Americans living in Europe say `Yanks' find warm welcome
| Paris
In the movie ``An American in Paris'' three decades ago, Gene Kelly danced, sang, and fell in love with costar Lesley Caron. Real-life Americans in Paris today have recently had a less glamorous time -- especially when French headlines burst out with criticism over last month's US bombing of Libya.
In fact, though, Americans here -- and in Britain and West Germany -- say that attitudes toward them as a rule are warm.
The French may frown at the United States the superpower, but at Americans as individuals, they tend to smile -- less so at non-French-speaking US tourists, but definitely at Americans who live here.
The British read newspaper articles about so-called ``anti-Americanism, yet they like the ``Yanks'' they meet.
West Germans are long accustomed to American GIs in their cities and towns, and the older generation of Germans welcomes the US military shield against the East-bloc nations just across the border.
What criticism there is comes from university students who chafe at West German dependence on US protection. But those same students who demonstrate outside US bases also eat hamburgers at McDonald's in towns where US GIs are stationed, listen to American rock music, and wear American blue jeans.
The European perception of the US tends to be somewhat superficial -- hamburgers and soap operas rather than Aaron Copeland or Arthur Miller -- but the warmth for individual Americans here does come through.
``Before I came, I expected a little bit less fascination with Americans, but after being here I was surprised,'' said Leslie Corvillo of Denver, who works in Paris as a secretary. ``I found them much more warm and welcoming than I had expected. It's a bit misleading when we hear that the French are cold or they don't speak. I don't find that at all.''
Rebecca Byers of New York, who works for a French publishing company in Paris, says ``there's much more fascination for Americans now than when I lived here in 1973. Then, I met a group of communists from Lyon who wouldn't talk to me because I was American. Now, I don't think that would be the case.''
At the same time, Ms. Byers feels that the French have retained some criticism of Americans. ``They perceive us as being very naive, as not having an international view of the world,'' she says.
Steve Corvillo (Leslie's brother), a professor of economics, says young French people see Americans symbolizing a country where people can have a good idea and be a millionaire -- ``bingo, you're gone.''
``They don't want to live in the US, necessarily.
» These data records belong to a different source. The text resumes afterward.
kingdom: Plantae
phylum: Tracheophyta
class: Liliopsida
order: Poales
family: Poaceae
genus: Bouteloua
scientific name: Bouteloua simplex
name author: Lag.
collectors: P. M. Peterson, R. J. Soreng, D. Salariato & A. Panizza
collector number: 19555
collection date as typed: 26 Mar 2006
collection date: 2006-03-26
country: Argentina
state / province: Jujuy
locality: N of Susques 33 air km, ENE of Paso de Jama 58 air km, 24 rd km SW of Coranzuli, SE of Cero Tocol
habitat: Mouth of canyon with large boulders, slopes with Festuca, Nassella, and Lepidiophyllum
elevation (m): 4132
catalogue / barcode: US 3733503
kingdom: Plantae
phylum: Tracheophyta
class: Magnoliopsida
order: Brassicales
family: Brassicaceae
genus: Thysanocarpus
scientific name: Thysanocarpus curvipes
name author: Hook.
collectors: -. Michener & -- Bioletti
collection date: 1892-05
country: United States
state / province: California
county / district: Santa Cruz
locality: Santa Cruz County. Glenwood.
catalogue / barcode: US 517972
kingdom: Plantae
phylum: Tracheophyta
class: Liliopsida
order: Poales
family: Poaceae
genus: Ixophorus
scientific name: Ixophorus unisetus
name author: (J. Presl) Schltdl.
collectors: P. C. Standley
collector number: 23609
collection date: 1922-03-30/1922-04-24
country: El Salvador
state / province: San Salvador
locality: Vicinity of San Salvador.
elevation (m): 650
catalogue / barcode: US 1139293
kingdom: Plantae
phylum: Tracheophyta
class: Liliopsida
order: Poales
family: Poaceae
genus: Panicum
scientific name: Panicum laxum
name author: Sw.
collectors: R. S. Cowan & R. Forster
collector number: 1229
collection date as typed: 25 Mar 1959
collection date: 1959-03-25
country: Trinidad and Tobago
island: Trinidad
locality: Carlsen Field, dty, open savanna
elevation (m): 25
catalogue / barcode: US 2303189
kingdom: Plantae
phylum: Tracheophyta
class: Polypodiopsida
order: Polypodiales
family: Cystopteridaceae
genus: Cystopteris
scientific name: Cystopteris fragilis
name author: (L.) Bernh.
They say, `Go to America, stay, work, make my fortune, then come back to France, live in my ch^ateau, eat fine cuisine, and live the good life.''
In London, Bob Payton of Chicago runs several American-style restaurants selling pizza, ribs, and seafood, plus two similar restaurants in Paris and Barcelona. He says he grosses $15 million a year. Staff at his Chicago Pizza-Pie Factory in London say they serve 1,000 people a day, 80 percent of them British, the rest US tourists and Indians looking for vegetarian pizza dishes.
He is doing well enough -- and feels accepted enough -- to have just spent $9 million to convert a stately home called Stableford Park in rural Leicestershire into a hotel which offers hunting, shooting, and fishing facilities. He has also joined the local fox hunt so he can ride to hounds with the landed gentry.
Standing amid the Chicago street signs and bric-a-brac that adorn the walls of his restaurant, he says, ``There's this whole new phenomenon which I call Euro-yuppies around Europe, who identify with America and come in here because they like America.
``I also run into some resentment -- people saying, `why are you serving this poisonous food?' Well, the fact that we're injecting $15 million into their economy and employing 300 people doesn't seem to matter.''
Mr. Payton, wearing an English tweed coat, smiled. ``It's very trendy to be negative about Americans right now,'' he said as the first customers of the day began appearing for a pizza lunch. ``But at the end of the day, I've never met a foreigner who hasn't said he's found an American he doesn't like.''
At a US military base in Heildelberg, West Germany, GI Arlene Watson doesn't believe Germans ``hold a grudge against us for being here.'' Her husband Doug says, ``I think they treat us very well.''
Heidelberg Mayor Reinhold Zundel says, ``We have no trouble with the 15,000 to 20,000 US troops here. They're temporary citizens of Heidelberg.''
``The troops get on my nerves,'' said one German woman in the main shopping area. ``They make the town so crowded,'' said another. ``But I like them,'' said an older man. ``Why? Because if they go, the Russians come.'' Second of two articles.